Une jeune Zimbabwéenne tient une pancarte en hommage à Robert Mugabe, \”notre héros, notre libérateur\”, mort dans un luxueux hôpital de Singapour où il avait l\’habitude de se faire soigner (photo du 16 septembre 2019).Une jeune Zimbabwéenne tient une pancarte en hommage à Robert Mugabe, “notre héros, notre libérateur”, mort dans un luxueux hôpital de Singapour où il avait l’habitude de se faire soigner (photo du 16 septembre 2019). (JEKESAI NJIKIZANA / AFP)

“Un monument … c’est juste pour que les gens continuent à se souvenir”

En tant que tel, son corps “doit être séché, ses dents extraites, les ongles de ses mains et ses pieds arrachés” avant d’être enveloppé dans des peaux, poursuit le guérisseur. “Alors vous pouvez construire un monument, ça ne signifie pas que c’est là que sera enterrée la dépouille de Mugabe, conclut-il. C’est juste pour que les gens continuent à s’en souvenir…”

Bien qu’élevé dans la religion catholique – il a étudié chez les jésuites –, l’ancien président est resté attaché à ces traditions, soutient Benjamin Burombo. “C’est vrai, il allait à l’église. Mais il suivait aussi les pratiques traditionnelles”. L’un de ses confidents, le prêtre catholique Emmanuel Ribeiro, confirme que Robert Mugabe était “secret et discret”.

Grace Mugabe ne doit pas s’éloigner du cercueil de son mari

Signe qu’elle a pris ces traditions très au sérieux, la famille s’est appliquée à garder le contrôle permanent du corps du défunt dès qu’il a été rapatrié sur le sol national. Robert Mugabe s’est éteint dans un hôpital de Singapour où il recevait des soins.

Au cours de l’épreuve de force qui l’a opposée au gouvernement, elle a souligné dans un communiqué que Robert Mugabe avait expressément stipulé que “sa femme (…) ne devait en aucun cas s’éloigner de son cercueil (…) jusqu’à son enterrement”. Professeur de sociologie à la retraite, Claude Mararike ne croit toutefois pas que ces précautions aient été uniquement motivées par le respect de la tradition.

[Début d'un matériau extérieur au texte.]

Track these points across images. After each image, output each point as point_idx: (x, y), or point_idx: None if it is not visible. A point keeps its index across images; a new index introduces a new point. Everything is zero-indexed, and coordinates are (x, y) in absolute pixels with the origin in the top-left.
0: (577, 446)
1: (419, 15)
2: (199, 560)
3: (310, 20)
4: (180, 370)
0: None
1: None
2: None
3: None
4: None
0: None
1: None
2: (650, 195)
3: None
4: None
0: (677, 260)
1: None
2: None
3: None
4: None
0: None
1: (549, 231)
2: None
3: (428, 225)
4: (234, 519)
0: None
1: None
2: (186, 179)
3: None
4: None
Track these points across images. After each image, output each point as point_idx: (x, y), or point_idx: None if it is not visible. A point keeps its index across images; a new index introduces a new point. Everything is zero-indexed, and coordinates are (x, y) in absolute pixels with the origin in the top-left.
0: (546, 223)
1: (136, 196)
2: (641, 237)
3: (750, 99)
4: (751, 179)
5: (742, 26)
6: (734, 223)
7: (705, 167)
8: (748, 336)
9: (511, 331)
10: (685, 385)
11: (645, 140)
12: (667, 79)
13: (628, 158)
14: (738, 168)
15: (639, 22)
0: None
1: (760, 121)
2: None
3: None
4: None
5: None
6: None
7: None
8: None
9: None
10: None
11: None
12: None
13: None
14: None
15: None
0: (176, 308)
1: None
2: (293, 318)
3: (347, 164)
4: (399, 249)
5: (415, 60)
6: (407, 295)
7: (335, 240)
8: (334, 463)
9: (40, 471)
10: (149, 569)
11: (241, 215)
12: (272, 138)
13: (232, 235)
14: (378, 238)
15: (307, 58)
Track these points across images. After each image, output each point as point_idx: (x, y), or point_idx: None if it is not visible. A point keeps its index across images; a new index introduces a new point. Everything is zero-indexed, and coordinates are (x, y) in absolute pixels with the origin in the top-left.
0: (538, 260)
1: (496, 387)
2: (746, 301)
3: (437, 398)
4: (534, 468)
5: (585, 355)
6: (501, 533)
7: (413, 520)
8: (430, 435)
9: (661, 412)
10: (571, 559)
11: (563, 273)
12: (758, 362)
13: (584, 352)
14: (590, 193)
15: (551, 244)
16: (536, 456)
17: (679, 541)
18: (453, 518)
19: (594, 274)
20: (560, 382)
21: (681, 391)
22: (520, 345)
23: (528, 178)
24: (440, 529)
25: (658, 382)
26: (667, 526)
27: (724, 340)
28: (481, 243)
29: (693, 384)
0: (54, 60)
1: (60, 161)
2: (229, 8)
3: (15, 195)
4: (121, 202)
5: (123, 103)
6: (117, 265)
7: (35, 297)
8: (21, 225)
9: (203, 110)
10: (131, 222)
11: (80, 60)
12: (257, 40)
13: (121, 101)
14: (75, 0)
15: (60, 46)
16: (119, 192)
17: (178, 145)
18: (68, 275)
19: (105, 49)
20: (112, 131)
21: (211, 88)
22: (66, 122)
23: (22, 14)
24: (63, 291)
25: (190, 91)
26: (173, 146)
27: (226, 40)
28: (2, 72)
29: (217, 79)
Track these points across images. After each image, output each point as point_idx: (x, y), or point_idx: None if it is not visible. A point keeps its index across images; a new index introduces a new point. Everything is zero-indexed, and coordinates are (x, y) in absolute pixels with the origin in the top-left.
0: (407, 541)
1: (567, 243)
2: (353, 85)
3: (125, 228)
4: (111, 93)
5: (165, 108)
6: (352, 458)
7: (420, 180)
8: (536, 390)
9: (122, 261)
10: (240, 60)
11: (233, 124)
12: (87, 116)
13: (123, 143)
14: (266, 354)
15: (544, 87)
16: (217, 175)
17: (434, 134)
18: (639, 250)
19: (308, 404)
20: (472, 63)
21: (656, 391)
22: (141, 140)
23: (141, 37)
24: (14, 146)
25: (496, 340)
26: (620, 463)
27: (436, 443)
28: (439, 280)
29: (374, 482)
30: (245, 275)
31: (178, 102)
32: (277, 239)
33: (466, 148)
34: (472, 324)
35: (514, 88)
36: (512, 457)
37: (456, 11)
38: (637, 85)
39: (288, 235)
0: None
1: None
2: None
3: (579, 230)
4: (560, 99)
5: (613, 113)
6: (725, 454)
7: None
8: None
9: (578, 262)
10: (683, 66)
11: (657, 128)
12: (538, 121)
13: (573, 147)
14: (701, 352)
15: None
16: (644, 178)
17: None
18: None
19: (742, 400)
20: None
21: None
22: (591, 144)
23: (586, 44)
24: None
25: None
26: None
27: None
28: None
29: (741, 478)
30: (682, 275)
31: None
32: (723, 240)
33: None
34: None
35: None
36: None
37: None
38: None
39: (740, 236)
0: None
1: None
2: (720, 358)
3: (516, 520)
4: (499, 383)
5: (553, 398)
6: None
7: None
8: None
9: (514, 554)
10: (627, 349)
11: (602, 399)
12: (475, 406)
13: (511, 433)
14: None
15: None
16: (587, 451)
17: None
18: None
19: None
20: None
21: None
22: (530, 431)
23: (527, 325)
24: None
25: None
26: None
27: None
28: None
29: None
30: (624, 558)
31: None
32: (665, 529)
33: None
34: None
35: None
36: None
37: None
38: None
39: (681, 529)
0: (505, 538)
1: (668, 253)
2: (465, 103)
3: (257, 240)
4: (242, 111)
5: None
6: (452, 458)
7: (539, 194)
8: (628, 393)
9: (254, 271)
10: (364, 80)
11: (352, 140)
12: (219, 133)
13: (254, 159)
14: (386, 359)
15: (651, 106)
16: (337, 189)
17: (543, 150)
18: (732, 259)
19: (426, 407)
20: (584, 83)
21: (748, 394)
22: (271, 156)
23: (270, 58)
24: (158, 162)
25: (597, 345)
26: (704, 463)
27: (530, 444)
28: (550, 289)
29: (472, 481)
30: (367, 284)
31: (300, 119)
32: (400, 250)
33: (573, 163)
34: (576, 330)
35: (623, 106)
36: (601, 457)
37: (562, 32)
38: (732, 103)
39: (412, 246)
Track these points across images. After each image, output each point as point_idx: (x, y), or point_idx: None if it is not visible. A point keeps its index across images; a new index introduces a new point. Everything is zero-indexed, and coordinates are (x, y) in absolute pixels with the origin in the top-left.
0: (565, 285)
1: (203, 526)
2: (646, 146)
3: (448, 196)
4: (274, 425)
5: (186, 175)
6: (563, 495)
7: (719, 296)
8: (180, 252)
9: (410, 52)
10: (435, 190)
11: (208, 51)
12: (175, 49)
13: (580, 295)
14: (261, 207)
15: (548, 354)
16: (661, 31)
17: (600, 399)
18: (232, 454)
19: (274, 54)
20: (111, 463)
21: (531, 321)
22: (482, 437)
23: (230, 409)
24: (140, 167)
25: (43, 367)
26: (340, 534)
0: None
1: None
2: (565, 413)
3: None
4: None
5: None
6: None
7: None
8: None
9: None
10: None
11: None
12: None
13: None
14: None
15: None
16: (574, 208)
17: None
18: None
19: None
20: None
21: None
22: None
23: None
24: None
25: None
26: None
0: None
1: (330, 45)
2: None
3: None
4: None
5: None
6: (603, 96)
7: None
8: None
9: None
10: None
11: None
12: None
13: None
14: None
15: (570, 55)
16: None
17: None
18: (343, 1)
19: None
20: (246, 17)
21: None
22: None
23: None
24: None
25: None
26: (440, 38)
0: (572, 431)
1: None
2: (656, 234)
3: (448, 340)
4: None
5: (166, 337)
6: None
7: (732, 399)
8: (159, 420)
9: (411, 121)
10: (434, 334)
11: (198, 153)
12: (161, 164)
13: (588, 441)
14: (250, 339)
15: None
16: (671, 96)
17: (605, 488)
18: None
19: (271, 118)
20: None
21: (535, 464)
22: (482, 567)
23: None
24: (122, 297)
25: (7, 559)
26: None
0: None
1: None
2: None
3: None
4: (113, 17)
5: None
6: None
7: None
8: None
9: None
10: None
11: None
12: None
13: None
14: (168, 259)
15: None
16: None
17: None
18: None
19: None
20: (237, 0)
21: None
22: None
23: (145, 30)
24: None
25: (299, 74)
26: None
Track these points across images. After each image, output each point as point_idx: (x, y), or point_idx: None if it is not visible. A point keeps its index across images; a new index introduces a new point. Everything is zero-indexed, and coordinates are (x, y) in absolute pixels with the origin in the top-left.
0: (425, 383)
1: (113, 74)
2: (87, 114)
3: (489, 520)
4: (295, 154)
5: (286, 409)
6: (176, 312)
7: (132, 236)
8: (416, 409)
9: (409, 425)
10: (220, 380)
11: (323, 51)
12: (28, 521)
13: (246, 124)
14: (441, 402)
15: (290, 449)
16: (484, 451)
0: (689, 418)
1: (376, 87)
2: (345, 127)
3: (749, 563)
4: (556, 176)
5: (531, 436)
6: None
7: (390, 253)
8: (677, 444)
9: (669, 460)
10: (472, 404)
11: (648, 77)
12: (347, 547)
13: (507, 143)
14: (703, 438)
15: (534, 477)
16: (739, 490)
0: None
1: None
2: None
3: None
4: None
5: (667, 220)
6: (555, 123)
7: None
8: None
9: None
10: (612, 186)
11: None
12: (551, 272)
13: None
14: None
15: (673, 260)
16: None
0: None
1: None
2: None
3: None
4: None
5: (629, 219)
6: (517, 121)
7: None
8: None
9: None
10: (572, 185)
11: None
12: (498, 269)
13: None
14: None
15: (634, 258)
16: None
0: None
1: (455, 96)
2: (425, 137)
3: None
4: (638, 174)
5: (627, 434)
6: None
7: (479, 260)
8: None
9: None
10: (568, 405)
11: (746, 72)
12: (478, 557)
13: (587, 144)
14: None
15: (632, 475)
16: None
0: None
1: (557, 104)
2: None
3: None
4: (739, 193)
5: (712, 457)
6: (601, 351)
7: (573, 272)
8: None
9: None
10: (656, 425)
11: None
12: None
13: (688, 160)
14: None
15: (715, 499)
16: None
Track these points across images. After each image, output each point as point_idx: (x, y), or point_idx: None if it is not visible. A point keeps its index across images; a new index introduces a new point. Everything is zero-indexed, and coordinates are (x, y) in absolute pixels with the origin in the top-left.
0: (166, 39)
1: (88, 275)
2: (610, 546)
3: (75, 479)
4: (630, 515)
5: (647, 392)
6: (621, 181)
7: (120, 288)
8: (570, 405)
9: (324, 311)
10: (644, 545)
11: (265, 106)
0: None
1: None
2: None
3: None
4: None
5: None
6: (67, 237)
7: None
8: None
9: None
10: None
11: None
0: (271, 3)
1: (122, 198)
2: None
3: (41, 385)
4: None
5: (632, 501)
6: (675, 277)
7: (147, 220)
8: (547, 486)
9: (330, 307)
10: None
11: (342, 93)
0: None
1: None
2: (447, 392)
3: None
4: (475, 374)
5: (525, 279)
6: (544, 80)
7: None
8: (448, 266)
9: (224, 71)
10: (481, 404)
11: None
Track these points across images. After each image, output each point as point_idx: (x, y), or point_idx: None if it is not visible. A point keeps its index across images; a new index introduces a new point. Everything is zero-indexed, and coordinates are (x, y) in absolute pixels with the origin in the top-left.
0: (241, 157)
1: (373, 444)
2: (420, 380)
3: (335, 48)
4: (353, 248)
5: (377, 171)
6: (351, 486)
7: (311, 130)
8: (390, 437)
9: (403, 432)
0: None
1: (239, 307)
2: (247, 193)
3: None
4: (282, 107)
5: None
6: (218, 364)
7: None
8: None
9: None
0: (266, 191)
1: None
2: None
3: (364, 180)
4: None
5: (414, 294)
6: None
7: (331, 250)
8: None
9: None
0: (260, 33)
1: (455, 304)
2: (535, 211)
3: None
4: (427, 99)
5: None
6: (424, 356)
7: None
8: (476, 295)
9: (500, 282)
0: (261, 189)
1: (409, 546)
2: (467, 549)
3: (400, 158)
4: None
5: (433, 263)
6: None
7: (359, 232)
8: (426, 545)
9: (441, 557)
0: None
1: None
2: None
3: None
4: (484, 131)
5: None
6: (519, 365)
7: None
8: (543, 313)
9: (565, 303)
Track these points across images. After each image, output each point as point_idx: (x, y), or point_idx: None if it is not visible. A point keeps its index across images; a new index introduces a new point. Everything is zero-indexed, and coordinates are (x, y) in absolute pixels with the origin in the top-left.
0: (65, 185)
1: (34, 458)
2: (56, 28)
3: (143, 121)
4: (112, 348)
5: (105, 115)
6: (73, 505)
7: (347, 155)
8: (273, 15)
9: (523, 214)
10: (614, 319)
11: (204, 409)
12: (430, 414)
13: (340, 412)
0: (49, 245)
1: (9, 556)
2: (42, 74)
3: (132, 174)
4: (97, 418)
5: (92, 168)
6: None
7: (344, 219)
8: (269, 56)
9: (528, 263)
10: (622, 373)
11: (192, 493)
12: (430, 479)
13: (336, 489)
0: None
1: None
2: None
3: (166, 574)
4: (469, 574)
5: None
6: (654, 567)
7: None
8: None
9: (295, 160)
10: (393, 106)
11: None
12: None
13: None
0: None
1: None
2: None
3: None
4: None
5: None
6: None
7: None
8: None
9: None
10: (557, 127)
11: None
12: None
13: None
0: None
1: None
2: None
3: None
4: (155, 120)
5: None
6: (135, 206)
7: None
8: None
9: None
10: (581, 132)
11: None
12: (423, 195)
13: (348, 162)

Une rancune tenace envers Emmerson Mnangagwa

Il y voit aussi la marque de tensions politiques plus contemporaines. “Le défunt président a peut-être exprimé des vœux avant de mourir mais on n’en sait rien, souligne M. Mararike. Il faut se rappeler qu’il avait été écarté du pouvoir.” Jusqu’à son dernier souffle, Robert Mugabe a gardé une rancune tenace envers M. Mnangagwa, longtemps l’un de ses proches, et aussi envers les généraux et les dirigeants du parti qui l’ont lâché. Des “traîtres”, a-t-il fulminé un jour publiquement.

“Tout ce qui s’est passé autour de ça explique aussi ce dont nous avons été témoins, conclut le professeur Mararike. Les conditions dans lesquelles l’enfant du pays a été remercié suscitent encore beaucoup de colère à Zvimba.”